## Passage
<<<<
I don't know Ruby, but chances are that your Python/JavaScript scripts are going to run in 5 years as well, if you stick to standard library.
Just don't use any NPM libraries (if possible) and you'll be fine. I personally wouldn't use typescript for this sort of thing.
Why not? You can have bun or even node these days run it directly.
I've been using node for a decade now and I've had to update NPM libraries a number of times as Node itself upgraded. I have a feeling it will get a lot more stable with ESM and the maturity of the language but if you're writing something you need to run 5-10yrs from now I wouldn't touch a library unless it's simple and has few of it's own dependencies.
Deno has used ESM from the beginning and it’s required on jsr.io. I agree about avoiding dependencies, but maybe it’s okay if they’re locked to a specific version.
and then your mamba changes
What's that even mean
no one knows what it means, but it's provocative!!
Fair. My bash scripts only broke 3 times over the years:

- when ls started quoting filenames with spaces (add -N)

- when perl stopped being installed by default in CentOS and AlmaLinux (had to add dnf install -y perl)

- when egrep alias disappeared (use grep -E)

>- when ls started quoting filenames with spaces (add -N)

Your fault: http://mywiki.wooledge.org/ParsingLs

Kinda tells you everything you need to know about the design of the system when using it the default way is utterly unsafe.
I consider luajit a much better choice than bash if both maintainability and longterm stability are valued. It compiles from source in about 5 seconds on a seven year old laptop and only uses c99, which I expect to last basically indefinitely.
Bash is not a great cross-platform choice. Too many subtle differences.

The best way is a scripting language with locked-down dependency spec inside the script. Weirdly .NET is leading the way here.

Stick to posix shell and it will run anywhere and on anything no matter how old.
Python with uv seems decent in here too.
python does EOL releases after 5 years. I guess versions are readily available for downloading and running with uv, but at that point you are on your own.
>>>>
## Work instructions
Can you resume the thread about keeping scripts working for years, picking up right after its last comment? The records come from an unrelated source.

## Dataset excerpts
<<<<
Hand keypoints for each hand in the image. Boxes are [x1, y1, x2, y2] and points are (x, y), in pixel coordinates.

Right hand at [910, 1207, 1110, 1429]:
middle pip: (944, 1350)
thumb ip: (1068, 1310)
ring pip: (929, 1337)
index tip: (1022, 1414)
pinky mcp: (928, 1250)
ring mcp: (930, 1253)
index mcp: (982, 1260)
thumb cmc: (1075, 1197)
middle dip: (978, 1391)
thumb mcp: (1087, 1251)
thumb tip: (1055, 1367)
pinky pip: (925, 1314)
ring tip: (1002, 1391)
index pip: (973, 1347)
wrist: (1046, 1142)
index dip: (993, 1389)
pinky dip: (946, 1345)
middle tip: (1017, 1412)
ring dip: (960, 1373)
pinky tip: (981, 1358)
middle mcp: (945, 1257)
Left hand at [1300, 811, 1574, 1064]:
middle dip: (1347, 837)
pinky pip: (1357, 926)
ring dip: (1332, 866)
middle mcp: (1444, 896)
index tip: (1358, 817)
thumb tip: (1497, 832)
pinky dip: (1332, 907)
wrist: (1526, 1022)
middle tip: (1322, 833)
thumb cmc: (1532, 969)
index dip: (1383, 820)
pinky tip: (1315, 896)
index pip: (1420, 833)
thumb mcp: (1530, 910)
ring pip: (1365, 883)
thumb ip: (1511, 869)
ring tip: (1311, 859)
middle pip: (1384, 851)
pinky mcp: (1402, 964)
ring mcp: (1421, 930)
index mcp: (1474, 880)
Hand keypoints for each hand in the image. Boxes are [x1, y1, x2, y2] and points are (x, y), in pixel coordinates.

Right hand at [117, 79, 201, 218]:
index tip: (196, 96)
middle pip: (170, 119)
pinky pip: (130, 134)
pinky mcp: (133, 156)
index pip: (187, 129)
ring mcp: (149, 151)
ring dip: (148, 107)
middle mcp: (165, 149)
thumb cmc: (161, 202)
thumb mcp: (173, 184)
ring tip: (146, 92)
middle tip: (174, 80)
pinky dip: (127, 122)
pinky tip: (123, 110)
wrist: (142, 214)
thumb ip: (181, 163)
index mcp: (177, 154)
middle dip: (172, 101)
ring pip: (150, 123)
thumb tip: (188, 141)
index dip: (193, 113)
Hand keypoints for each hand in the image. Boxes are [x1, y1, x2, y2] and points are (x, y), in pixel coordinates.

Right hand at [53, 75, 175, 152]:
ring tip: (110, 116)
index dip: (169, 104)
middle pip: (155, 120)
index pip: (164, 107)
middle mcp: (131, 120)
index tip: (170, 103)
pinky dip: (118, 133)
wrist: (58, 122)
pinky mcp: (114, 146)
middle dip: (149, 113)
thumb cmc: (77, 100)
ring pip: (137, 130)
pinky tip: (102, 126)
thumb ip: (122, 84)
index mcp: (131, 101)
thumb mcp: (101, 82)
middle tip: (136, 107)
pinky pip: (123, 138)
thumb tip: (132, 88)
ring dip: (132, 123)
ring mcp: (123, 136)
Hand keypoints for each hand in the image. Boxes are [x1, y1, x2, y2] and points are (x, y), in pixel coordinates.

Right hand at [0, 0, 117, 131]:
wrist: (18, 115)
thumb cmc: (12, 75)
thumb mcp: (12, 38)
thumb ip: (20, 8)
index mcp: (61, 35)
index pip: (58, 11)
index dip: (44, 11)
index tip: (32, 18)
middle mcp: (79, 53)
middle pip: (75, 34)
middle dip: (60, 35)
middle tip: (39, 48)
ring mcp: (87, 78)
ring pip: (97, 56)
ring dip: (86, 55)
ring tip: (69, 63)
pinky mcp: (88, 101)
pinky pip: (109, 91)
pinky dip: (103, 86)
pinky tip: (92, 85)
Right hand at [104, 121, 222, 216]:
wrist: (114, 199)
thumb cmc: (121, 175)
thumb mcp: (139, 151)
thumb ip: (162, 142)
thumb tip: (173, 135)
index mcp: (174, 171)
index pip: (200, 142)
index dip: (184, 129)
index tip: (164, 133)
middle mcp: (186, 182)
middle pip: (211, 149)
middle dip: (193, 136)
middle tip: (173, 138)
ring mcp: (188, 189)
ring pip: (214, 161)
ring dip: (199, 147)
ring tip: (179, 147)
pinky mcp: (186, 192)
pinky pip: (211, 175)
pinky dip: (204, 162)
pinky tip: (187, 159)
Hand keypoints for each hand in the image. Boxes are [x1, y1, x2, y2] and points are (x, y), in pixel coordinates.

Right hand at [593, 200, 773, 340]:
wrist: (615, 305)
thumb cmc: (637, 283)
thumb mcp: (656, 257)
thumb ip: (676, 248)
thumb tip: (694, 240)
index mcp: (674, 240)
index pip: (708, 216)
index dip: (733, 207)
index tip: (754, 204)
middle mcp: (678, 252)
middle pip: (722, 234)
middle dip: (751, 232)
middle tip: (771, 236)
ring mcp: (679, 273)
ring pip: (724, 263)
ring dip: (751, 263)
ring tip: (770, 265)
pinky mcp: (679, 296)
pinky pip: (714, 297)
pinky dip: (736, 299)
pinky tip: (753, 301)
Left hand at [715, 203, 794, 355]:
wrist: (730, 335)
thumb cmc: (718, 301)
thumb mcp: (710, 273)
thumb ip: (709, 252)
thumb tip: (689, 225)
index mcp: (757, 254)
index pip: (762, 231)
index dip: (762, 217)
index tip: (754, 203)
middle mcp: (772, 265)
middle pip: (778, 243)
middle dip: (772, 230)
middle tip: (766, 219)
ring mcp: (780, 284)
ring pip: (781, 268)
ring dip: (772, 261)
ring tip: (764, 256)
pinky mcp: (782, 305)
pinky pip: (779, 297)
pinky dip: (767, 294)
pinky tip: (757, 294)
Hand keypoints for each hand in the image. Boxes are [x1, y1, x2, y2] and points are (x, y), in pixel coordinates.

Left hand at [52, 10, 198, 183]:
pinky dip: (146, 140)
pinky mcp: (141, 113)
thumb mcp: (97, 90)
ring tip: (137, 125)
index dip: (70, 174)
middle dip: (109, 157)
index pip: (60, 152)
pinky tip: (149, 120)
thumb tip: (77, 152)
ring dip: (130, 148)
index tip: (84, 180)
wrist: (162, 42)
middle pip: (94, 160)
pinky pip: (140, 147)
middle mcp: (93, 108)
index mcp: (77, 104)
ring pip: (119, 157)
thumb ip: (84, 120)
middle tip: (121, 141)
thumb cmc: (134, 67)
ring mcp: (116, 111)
>>>>
## Result for this task
bash is glue and for me, glue code must survive the passage of time. The moment you use a high-level language for glue code it stops being glue code.

Hard disagree... I find that Deno shebangs and using fixed version dependencies to be REALLY reliable... I mean Deno 3 may come along and some internals may break, but that should have really limited side effects.

Aside: I am somewhat disappointed that the @std guys don't (re)implement some of the bits that are part of Deno or node compatibility in a consistent way, as it would/could/should be more stable over time.

I like Deno/TS slightly more because my package/library and version can be called directly in the script I'm executing, not a separate .csproj file.

>Too many subtle differences.

Such as?

How is any of that a subtle difference between platforms?
The tools you will call from your bash script differ in subtle ways between Linux, macOS, MinGW.

One good example is `uuidgen`

>uuidgen

That's neither a standard CLI utility nor a bash builtin.

Technically maybe, I don't know. But in practice, your bash will use tools like this and break if they are different / missing on a future build host.

If using a programming language with locked-down package dependencies, then all you need is the compiler/interpreter and your script will work.

For some quality of "run", because I'm hella sure that it has quite a few serious bugs no matter what, starting from escapes or just a folder being empty/having files unlike when it was written, causing it to break in a completely unintelligible way.
I guess we have wildly different expectatives of what a language is responsible for and what not.